## Aim of the task
Search the data for the word "following" and copy each line that has it.

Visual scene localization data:
= Beginning of Section =
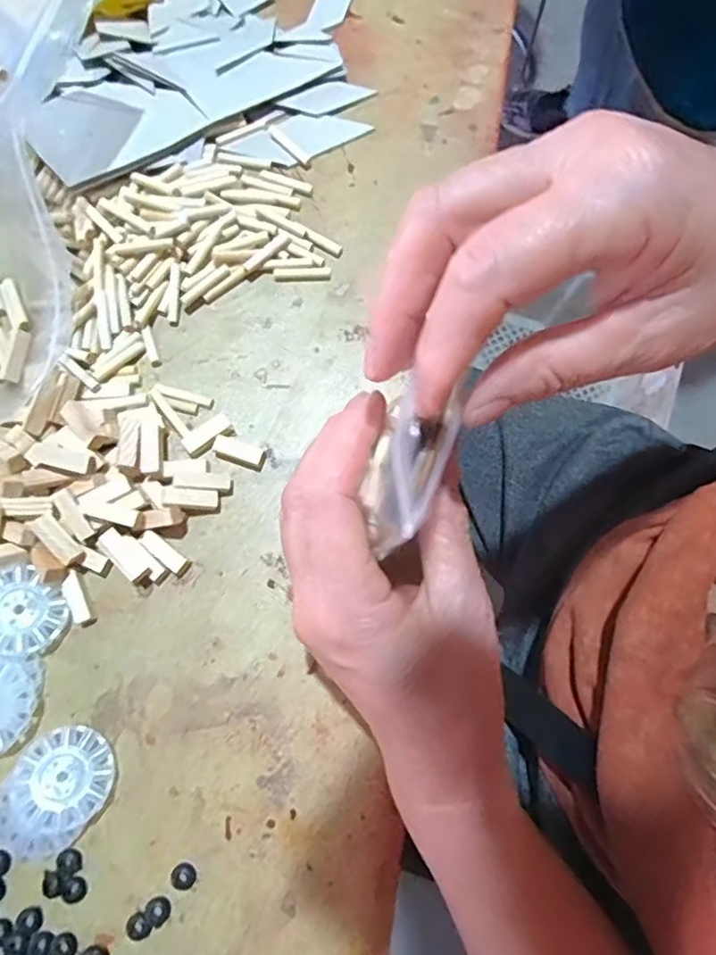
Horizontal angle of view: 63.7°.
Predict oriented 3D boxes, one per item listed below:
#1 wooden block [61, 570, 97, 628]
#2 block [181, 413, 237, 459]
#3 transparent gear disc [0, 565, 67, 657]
[{"bbox_3d":[-0.130,0.057,0.268,0.008,0.007,0.025,-24,78,-6],"label":"wooden block"},{"bbox_3d":[-0.074,-0.020,0.286,0.025,0.007,0.013,-33,79,-8],"label":"block"},{"bbox_3d":[-0.155,0.061,0.261,0.039,0.004,0.034,44,64,1],"label":"transparent gear disc"}]

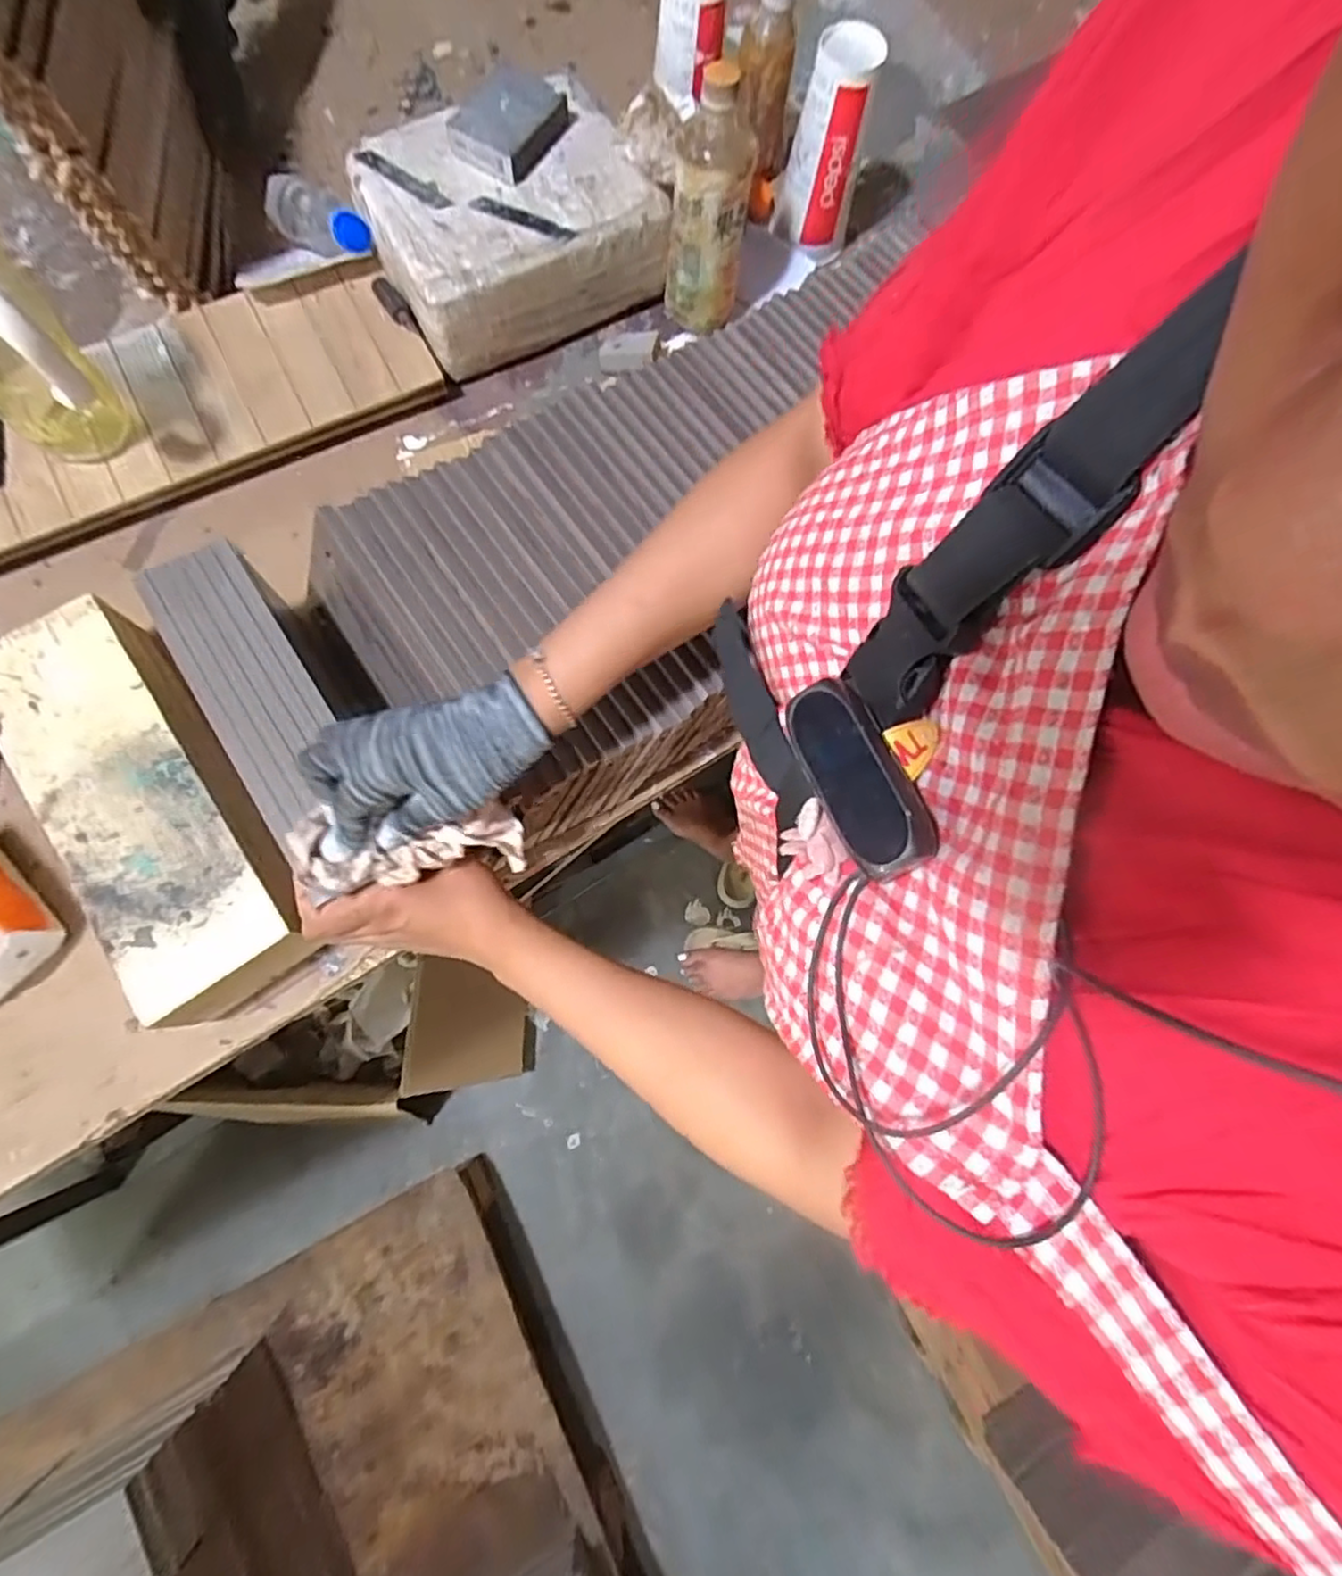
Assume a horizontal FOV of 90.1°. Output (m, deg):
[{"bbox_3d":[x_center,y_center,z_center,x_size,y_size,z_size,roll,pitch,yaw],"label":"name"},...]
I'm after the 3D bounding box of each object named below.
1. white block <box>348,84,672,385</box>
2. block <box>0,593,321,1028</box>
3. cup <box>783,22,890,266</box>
[{"bbox_3d":[-0.156,-0.563,0.675,0.259,0.101,0.192,-27,78,-6],"label":"white block"},{"bbox_3d":[-0.409,0.008,0.524,0.117,0.072,0.347,-36,80,-8],"label":"block"},{"bbox_3d":[0.156,-0.641,0.679,0.075,0.166,0.058,10,77,2],"label":"cup"}]

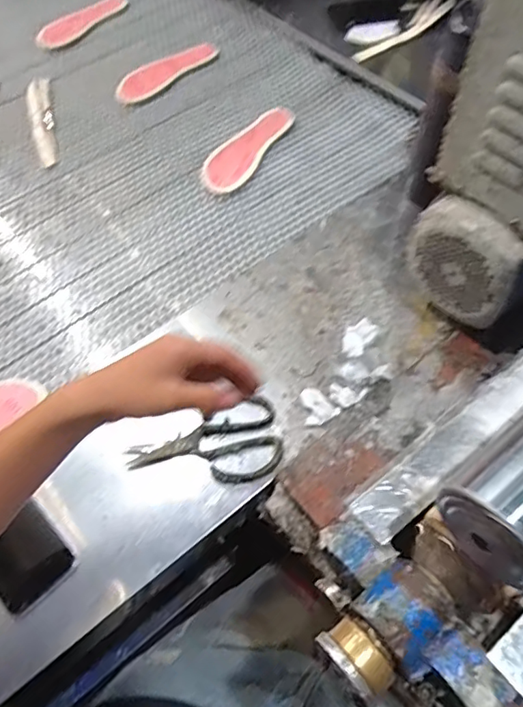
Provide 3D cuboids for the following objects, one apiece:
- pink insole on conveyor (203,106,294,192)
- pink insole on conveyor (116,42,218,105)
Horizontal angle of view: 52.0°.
[{"bbox_3d":[-0.024,-0.355,0.914,0.082,0.005,0.226,27,66,15],"label":"pink insole on conveyor"},{"bbox_3d":[-0.183,-0.540,1.020,0.219,0.010,0.073,-41,68,-18],"label":"pink insole on conveyor"}]

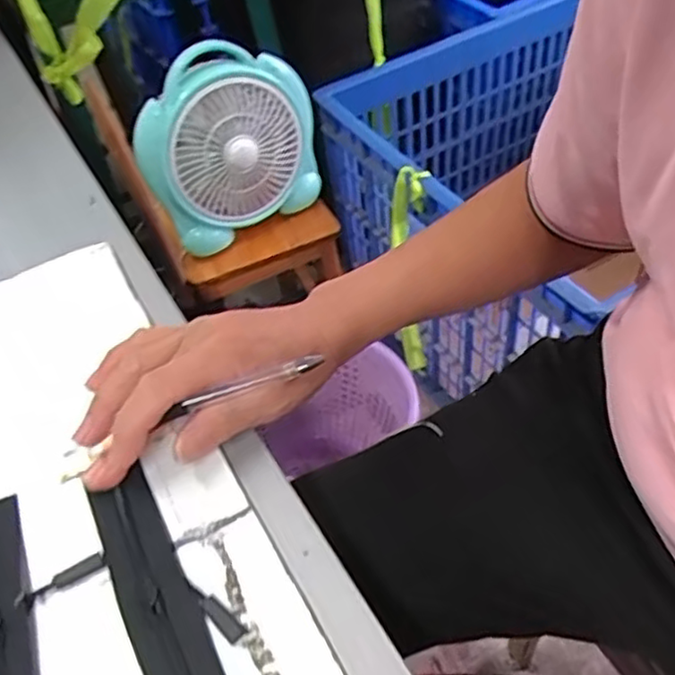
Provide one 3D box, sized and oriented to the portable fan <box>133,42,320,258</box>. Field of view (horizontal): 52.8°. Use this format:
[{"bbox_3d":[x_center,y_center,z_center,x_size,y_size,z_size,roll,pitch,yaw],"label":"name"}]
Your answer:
[{"bbox_3d":[-0.137,-0.253,0.903,0.247,0.218,0.070,-27,52,-16],"label":"portable fan"}]

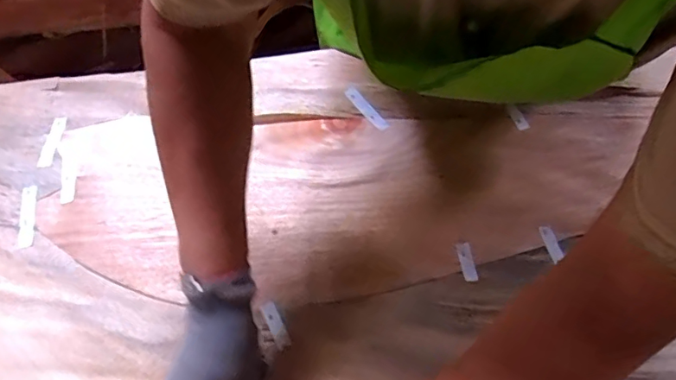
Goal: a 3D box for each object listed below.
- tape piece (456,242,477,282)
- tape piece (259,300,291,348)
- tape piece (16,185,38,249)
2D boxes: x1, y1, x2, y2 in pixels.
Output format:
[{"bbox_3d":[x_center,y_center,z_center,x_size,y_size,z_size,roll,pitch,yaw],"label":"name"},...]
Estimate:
[{"bbox_3d":[0.129,0.072,0.496,0.013,0.004,0.039,-14,64,9],"label":"tape piece"},{"bbox_3d":[-0.059,0.126,0.466,0.014,0.004,0.044,-26,71,-10],"label":"tape piece"},{"bbox_3d":[-0.313,0.025,0.499,0.015,0.004,0.064,-8,69,-3],"label":"tape piece"}]

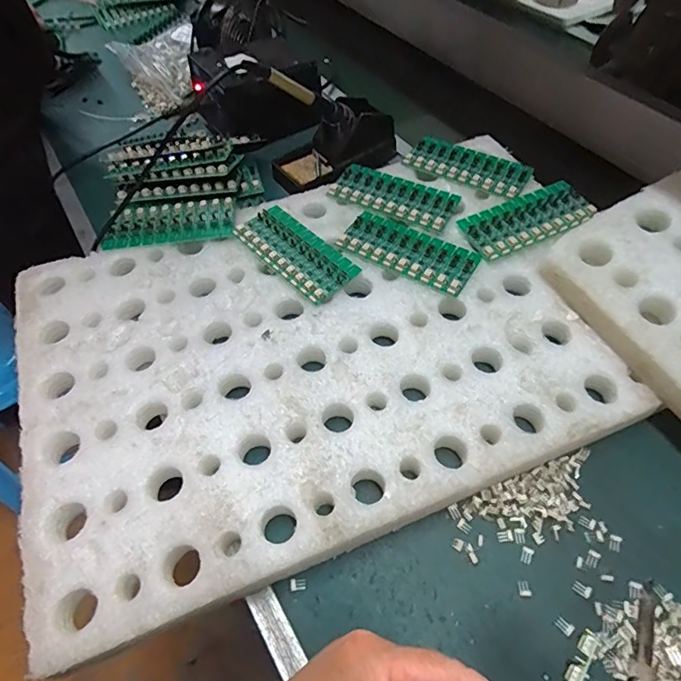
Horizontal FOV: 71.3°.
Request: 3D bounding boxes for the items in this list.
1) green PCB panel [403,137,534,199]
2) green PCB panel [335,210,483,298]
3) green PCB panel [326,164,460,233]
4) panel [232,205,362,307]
[{"bbox_3d":[0.148,-0.202,0.549,0.134,0.013,0.062,29,61,20],"label":"green PCB panel"},{"bbox_3d":[0.068,-0.093,0.481,0.137,0.007,0.061,26,61,19],"label":"green PCB panel"},{"bbox_3d":[0.060,-0.162,0.527,0.136,0.010,0.060,24,60,18],"label":"green PCB panel"},{"bbox_3d":[-0.046,-0.092,0.487,0.063,0.004,0.136,-39,62,-22],"label":"panel"}]

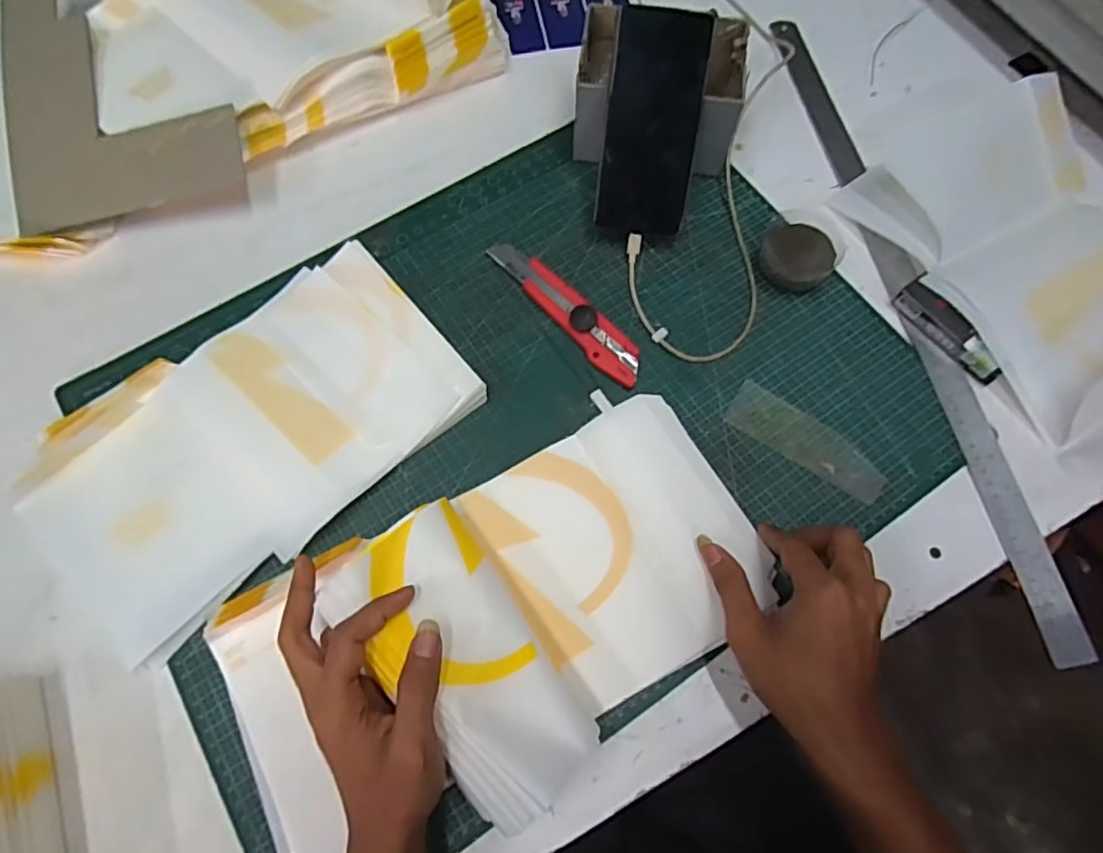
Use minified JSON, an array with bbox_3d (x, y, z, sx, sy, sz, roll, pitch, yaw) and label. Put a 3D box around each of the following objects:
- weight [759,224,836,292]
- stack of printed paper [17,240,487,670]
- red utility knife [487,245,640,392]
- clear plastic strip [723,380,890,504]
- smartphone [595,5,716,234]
= End of Section =
## Response area
Provide 3D cuboids for the following objects, one apiece:
Use minified JSON, an array with bbox_3d (x, y, z, sx, sy, sz, roll, pitch, yaw) and label. Put a 3D box around each of the following objects:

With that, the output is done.